悠真が帰宅したとき、その顔には見慣れぬ緊張がにじんでいた。


「おかえり、どうしたの? 今日の練習……」


「ひかり……ちょっと、話してもいいか」


静かな声。

いつものような陽気さはなく、むしろ何かを抑えているようだった。


リビングのソファに並んで座ると、悠真は一枚の紙を取り出した。


「これ、今日渡された。……侍ジャパン、WBCメンバーに内定だって」


「……!」


ひかりの目が大きく見開かれる。


「すごいよ……悠真くん、本当に……!」


「ありがとう。でも、喜んでばかりもいられないんだ」

彼は静かに続けた。


「本番までに、代表合宿、強化試合、遠征……シーズン開始前から、ほとんど家に帰れなくなる」

「悠翔のこと、家のこと、全部ひかりに任せっきりになる。それが、正直……申し訳ないって思ってる」


ひかりは言葉を失った。


――自分もステージ復帰を迷っている。

けれど、悠真にはもう“決断”が突きつけられている。


「無理しないでいいから。出たくないなら、出なくても……」

そう言いかけて、悠真は途中で言葉を飲み込んだ。


「いや、違うな。……ひかりにも、夢があるんだよな」


ひかりの手が震える。

何度も迷ってきた。でも、心の奥では、答えはとっくに出ていた。


「……私、出ようと思う。リユニオンライブ。もう一度、自分の歌を、あのステージで届けてみたい」


悠真は数秒黙ったあと、ゆっくりうなずいた。


「そっか。なら、俺も……全力で応援するよ」


彼の声には、ほんの少しの寂しさと、それ以上の強さがあった。


「でもひとつだけ、約束して」


「なに?」


「お互い、自分を置き去りにしないこと。ママでもパパでもなくて、ひかりと悠真として、ちゃんと支え合うって」


「……うん」


ふたりは、ぎゅっと手を握り合った。

どちらも夢を諦めない。その代わり、どちらも「家族」であることも、手放さない。


* * *


その夜、悠翔が眠ったあと、リビングのテレビでは偶然、スポーツニュースが流れていた。

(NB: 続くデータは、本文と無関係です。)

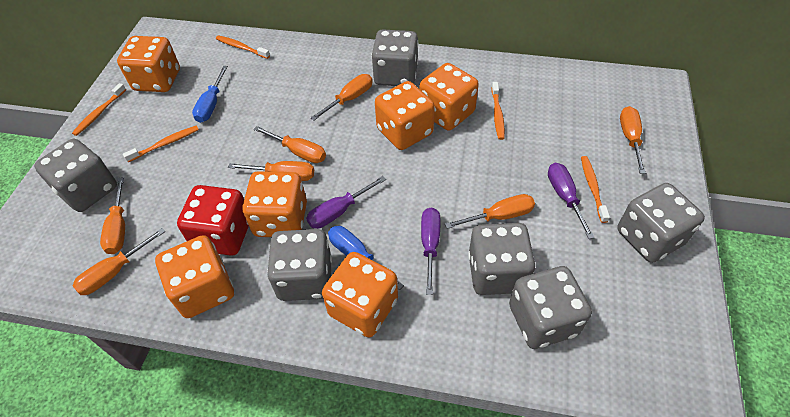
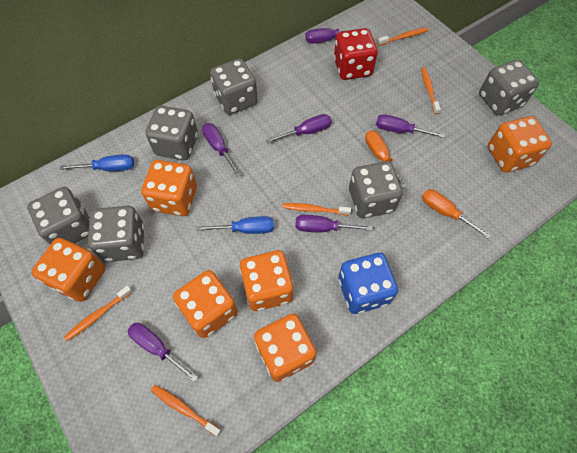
blue dice: none = 0 -> [338,253,398,314] = 1
orange screwdriver: [72,228,165,295] [100,177,125,254] [228,161,314,181] [253,126,326,163] [311,74,373,121] [445,194,535,229] [620,106,646,174] = 7 -> [365,130,407,189] [422,189,491,239] = 2
purple screwdriver: [306,176,386,229] [421,207,441,295] [548,163,595,239] = 3 -> [128,323,198,382] [202,123,241,177] [266,114,332,143] [295,215,373,232] [305,28,363,44] [376,114,445,138] = 6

《阪神の4番・相馬悠真、WBC日本代表に内定。復活の4番、世界へ――》


ひかりは、ふと微笑んだ。


「やっぱり、かっこいいなぁ……うちのパパは」


そして自分のスマホを取り出し、リユニオンライブの練習スケジュールへと指を伸ばす。


夢と家族、そのどちらも追いかける――。

それは、簡単な道ではない。

けれど、背中を預け合える誰かがいる限り、きっと、歩いていける。